Work to complete:
The required output is the lines below from the line containing "9: (391, 105, 0.47)" to the line containing "41: (551, 152, 0.48)", inclusive, retyped exactly. No other lines belong in it.

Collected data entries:
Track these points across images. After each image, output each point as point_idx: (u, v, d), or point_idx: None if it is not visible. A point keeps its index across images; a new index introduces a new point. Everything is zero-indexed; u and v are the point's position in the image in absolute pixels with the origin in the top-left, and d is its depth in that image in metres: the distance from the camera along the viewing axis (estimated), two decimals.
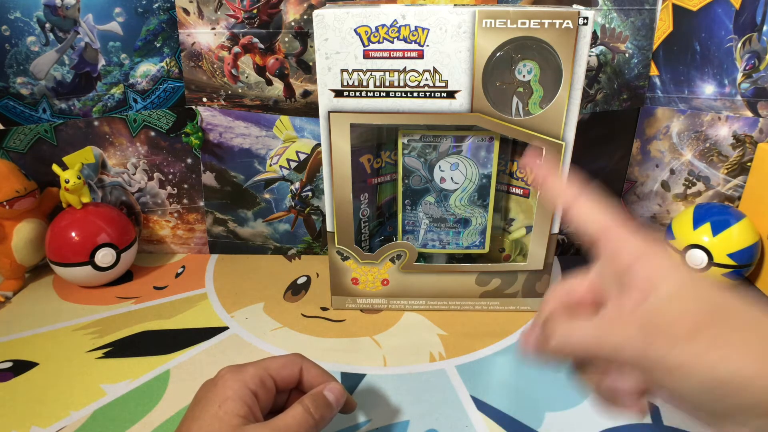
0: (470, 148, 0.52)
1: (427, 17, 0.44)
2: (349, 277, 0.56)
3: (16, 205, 0.58)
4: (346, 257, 0.55)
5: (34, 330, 0.54)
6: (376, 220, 0.57)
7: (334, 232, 0.54)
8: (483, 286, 0.56)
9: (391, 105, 0.47)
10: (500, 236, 0.58)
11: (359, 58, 0.46)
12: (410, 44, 0.45)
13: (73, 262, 0.58)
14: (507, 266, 0.56)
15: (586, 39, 0.44)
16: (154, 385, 0.46)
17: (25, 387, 0.46)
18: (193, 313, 0.57)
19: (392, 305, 0.57)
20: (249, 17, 0.58)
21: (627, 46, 0.59)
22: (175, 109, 0.62)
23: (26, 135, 0.62)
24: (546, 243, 0.53)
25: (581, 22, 0.44)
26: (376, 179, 0.55)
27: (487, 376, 0.48)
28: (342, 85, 0.47)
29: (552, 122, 0.47)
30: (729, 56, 0.58)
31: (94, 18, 0.58)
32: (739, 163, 0.62)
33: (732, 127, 0.61)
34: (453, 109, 0.47)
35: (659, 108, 0.62)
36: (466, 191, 0.53)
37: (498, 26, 0.44)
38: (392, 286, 0.56)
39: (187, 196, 0.66)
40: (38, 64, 0.59)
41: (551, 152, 0.48)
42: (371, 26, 0.45)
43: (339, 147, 0.49)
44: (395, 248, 0.54)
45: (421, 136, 0.51)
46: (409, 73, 0.46)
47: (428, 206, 0.54)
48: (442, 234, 0.55)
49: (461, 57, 0.45)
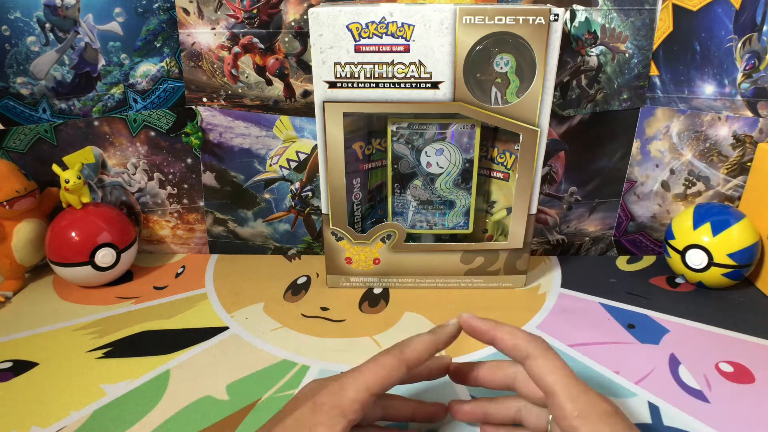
0: (454, 135, 0.55)
1: (412, 14, 0.48)
2: (343, 257, 0.59)
3: (16, 205, 0.58)
4: (340, 238, 0.58)
5: (34, 330, 0.54)
6: (368, 203, 0.61)
7: (328, 215, 0.57)
8: (467, 264, 0.60)
9: (381, 95, 0.51)
10: (483, 218, 0.62)
11: (351, 52, 0.50)
12: (397, 39, 0.49)
13: (73, 262, 0.58)
14: (489, 245, 0.60)
15: (557, 34, 0.49)
16: (154, 385, 0.46)
17: (25, 387, 0.46)
18: (193, 313, 0.57)
19: (383, 283, 0.61)
20: (249, 17, 0.58)
21: (627, 46, 0.59)
22: (175, 109, 0.62)
23: (26, 135, 0.62)
24: (525, 223, 0.57)
25: (552, 18, 0.48)
26: (367, 165, 0.58)
27: None
28: (335, 77, 0.51)
29: (528, 110, 0.51)
30: (729, 56, 0.58)
31: (94, 18, 0.58)
32: (739, 163, 0.62)
33: (732, 127, 0.61)
34: (437, 99, 0.51)
35: (659, 108, 0.62)
36: (451, 175, 0.57)
37: (477, 22, 0.48)
38: (383, 265, 0.60)
39: (187, 196, 0.66)
40: (38, 64, 0.59)
41: (528, 138, 0.52)
42: (362, 23, 0.48)
43: (333, 135, 0.53)
44: (386, 229, 0.58)
45: (408, 124, 0.55)
46: (397, 65, 0.50)
47: (416, 189, 0.58)
48: (429, 215, 0.59)
49: (444, 51, 0.49)
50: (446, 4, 0.48)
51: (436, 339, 0.36)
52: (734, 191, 0.63)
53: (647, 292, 0.60)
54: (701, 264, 0.57)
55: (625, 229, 0.68)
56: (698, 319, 0.55)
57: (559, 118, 0.62)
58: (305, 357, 0.50)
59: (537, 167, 0.54)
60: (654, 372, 0.48)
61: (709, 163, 0.63)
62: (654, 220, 0.67)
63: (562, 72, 0.60)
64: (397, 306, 0.58)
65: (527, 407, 0.37)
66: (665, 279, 0.63)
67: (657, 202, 0.66)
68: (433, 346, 0.36)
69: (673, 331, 0.54)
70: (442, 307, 0.58)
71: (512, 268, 0.60)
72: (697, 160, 0.63)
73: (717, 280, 0.58)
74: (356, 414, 0.32)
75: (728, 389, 0.46)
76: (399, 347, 0.35)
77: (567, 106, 0.62)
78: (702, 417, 0.43)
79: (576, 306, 0.58)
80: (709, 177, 0.64)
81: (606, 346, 0.51)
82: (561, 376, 0.32)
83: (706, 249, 0.57)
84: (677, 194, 0.65)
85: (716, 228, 0.57)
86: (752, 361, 0.49)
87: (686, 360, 0.49)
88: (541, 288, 0.62)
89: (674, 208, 0.66)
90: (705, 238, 0.57)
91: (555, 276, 0.64)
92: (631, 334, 0.53)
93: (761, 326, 0.54)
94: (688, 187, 0.65)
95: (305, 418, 0.31)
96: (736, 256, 0.56)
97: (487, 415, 0.39)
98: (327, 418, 0.31)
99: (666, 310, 0.57)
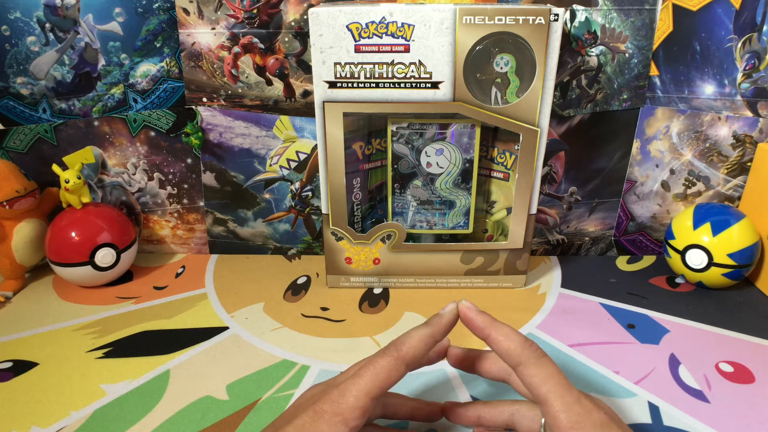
0: (454, 135, 0.55)
1: (412, 14, 0.48)
2: (343, 257, 0.59)
3: (16, 205, 0.58)
4: (340, 238, 0.58)
5: (34, 330, 0.54)
6: (368, 203, 0.61)
7: (328, 215, 0.57)
8: (467, 264, 0.60)
9: (381, 95, 0.51)
10: (483, 217, 0.62)
11: (351, 52, 0.50)
12: (397, 39, 0.49)
13: (73, 262, 0.58)
14: (489, 245, 0.60)
15: (557, 34, 0.48)
16: (154, 385, 0.46)
17: (25, 387, 0.46)
18: (193, 313, 0.57)
19: (383, 283, 0.61)
20: (249, 17, 0.58)
21: (627, 46, 0.59)
22: (175, 109, 0.62)
23: (26, 135, 0.62)
24: (525, 223, 0.57)
25: (552, 18, 0.48)
26: (367, 165, 0.58)
27: None
28: (335, 77, 0.51)
29: (528, 110, 0.51)
30: (729, 56, 0.58)
31: (94, 18, 0.58)
32: (739, 163, 0.62)
33: (732, 127, 0.61)
34: (437, 99, 0.51)
35: (659, 108, 0.62)
36: (451, 175, 0.57)
37: (477, 22, 0.48)
38: (383, 265, 0.60)
39: (187, 196, 0.66)
40: (38, 64, 0.59)
41: (528, 138, 0.52)
42: (362, 23, 0.48)
43: (333, 135, 0.53)
44: (386, 229, 0.58)
45: (408, 124, 0.55)
46: (397, 65, 0.50)
47: (416, 189, 0.58)
48: (429, 215, 0.59)
49: (444, 51, 0.49)
50: (446, 4, 0.48)
51: (433, 332, 0.36)
52: (734, 191, 0.63)
53: (647, 292, 0.60)
54: (701, 264, 0.57)
55: (625, 229, 0.68)
56: (698, 319, 0.55)
57: (559, 118, 0.62)
58: (305, 357, 0.50)
59: (537, 167, 0.54)
60: (654, 372, 0.48)
61: (709, 163, 0.63)
62: (654, 220, 0.67)
63: (562, 72, 0.60)
64: (397, 306, 0.58)
65: (519, 412, 0.37)
66: (665, 279, 0.63)
67: (657, 202, 0.66)
68: (430, 339, 0.35)
69: (673, 331, 0.54)
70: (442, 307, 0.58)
71: (512, 268, 0.60)
72: (697, 160, 0.63)
73: (717, 280, 0.58)
74: (358, 421, 0.32)
75: (728, 389, 0.46)
76: (395, 346, 0.35)
77: (567, 106, 0.62)
78: (702, 417, 0.43)
79: (576, 306, 0.58)
80: (709, 177, 0.64)
81: (606, 346, 0.51)
82: (554, 385, 0.32)
83: (706, 249, 0.57)
84: (677, 194, 0.65)
85: (716, 228, 0.57)
86: (752, 361, 0.49)
87: (686, 360, 0.49)
88: (541, 288, 0.62)
89: (674, 208, 0.66)
90: (705, 238, 0.57)
91: (555, 276, 0.64)
92: (631, 334, 0.53)
93: (761, 326, 0.54)
94: (688, 187, 0.65)
95: (306, 426, 0.31)
96: (736, 256, 0.56)
97: (480, 419, 0.39)
98: (328, 427, 0.31)
99: (666, 310, 0.57)
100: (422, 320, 0.56)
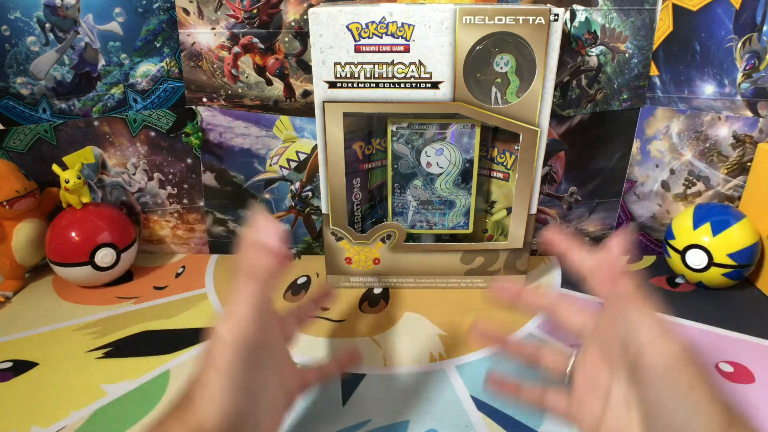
0: (454, 135, 0.55)
1: (412, 14, 0.48)
2: (343, 257, 0.59)
3: (16, 205, 0.58)
4: (340, 238, 0.58)
5: (34, 330, 0.54)
6: (368, 203, 0.61)
7: (328, 214, 0.57)
8: (467, 264, 0.60)
9: (381, 95, 0.51)
10: (483, 218, 0.62)
11: (351, 52, 0.50)
12: (397, 39, 0.49)
13: (73, 262, 0.58)
14: (489, 245, 0.60)
15: (557, 34, 0.48)
16: (154, 385, 0.46)
17: (25, 387, 0.46)
18: (193, 313, 0.57)
19: (383, 283, 0.61)
20: (249, 17, 0.58)
21: (627, 46, 0.59)
22: (175, 109, 0.62)
23: (26, 135, 0.62)
24: (525, 223, 0.57)
25: (552, 18, 0.48)
26: (367, 165, 0.59)
27: None
28: (335, 77, 0.51)
29: (528, 110, 0.51)
30: (729, 56, 0.58)
31: (94, 18, 0.58)
32: (739, 163, 0.62)
33: (732, 127, 0.61)
34: (437, 99, 0.51)
35: (659, 108, 0.62)
36: (451, 175, 0.57)
37: (477, 22, 0.48)
38: (383, 265, 0.60)
39: (187, 196, 0.66)
40: (38, 64, 0.59)
41: (528, 138, 0.52)
42: (362, 23, 0.48)
43: (333, 134, 0.53)
44: (386, 229, 0.58)
45: (408, 124, 0.55)
46: (397, 65, 0.50)
47: (416, 189, 0.58)
48: (429, 215, 0.59)
49: (444, 51, 0.49)
50: (446, 4, 0.48)
51: None
52: (734, 191, 0.63)
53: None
54: (701, 264, 0.57)
55: None
56: (698, 319, 0.55)
57: (559, 118, 0.62)
58: (305, 357, 0.50)
59: (537, 167, 0.54)
60: None
61: (709, 163, 0.63)
62: (654, 220, 0.67)
63: (562, 72, 0.60)
64: (397, 306, 0.58)
65: (548, 346, 0.37)
66: (665, 279, 0.63)
67: (657, 202, 0.66)
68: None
69: None
70: (442, 306, 0.58)
71: (512, 268, 0.60)
72: (697, 160, 0.63)
73: (717, 280, 0.58)
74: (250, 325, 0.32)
75: (728, 389, 0.46)
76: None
77: (567, 106, 0.62)
78: None
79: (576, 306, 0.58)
80: (709, 177, 0.64)
81: None
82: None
83: (706, 249, 0.57)
84: (677, 194, 0.65)
85: (716, 228, 0.57)
86: (752, 361, 0.49)
87: None
88: (541, 288, 0.62)
89: (674, 208, 0.66)
90: (705, 238, 0.57)
91: (555, 276, 0.64)
92: None
93: (761, 326, 0.54)
94: (688, 187, 0.65)
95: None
96: (736, 256, 0.56)
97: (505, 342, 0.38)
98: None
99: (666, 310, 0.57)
100: (422, 320, 0.56)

Response to this exercise:
9: (391, 105, 0.47)
10: (500, 236, 0.58)
11: (359, 58, 0.46)
12: (410, 44, 0.45)
13: (73, 262, 0.58)
14: (507, 266, 0.56)
15: (586, 39, 0.44)
16: (154, 385, 0.46)
17: (25, 387, 0.46)
18: (193, 313, 0.57)
19: (392, 305, 0.57)
20: (249, 17, 0.58)
21: (627, 46, 0.59)
22: (175, 109, 0.62)
23: (26, 135, 0.62)
24: (546, 243, 0.53)
25: (581, 22, 0.44)
26: (376, 179, 0.55)
27: (487, 376, 0.48)
28: (342, 85, 0.47)
29: (552, 122, 0.47)
30: (729, 56, 0.58)
31: (94, 18, 0.58)
32: (739, 163, 0.62)
33: (732, 127, 0.61)
34: (453, 109, 0.47)
35: (659, 108, 0.62)
36: (466, 191, 0.53)
37: (498, 26, 0.44)
38: (392, 286, 0.56)
39: (187, 196, 0.66)
40: (38, 64, 0.59)
41: (551, 152, 0.48)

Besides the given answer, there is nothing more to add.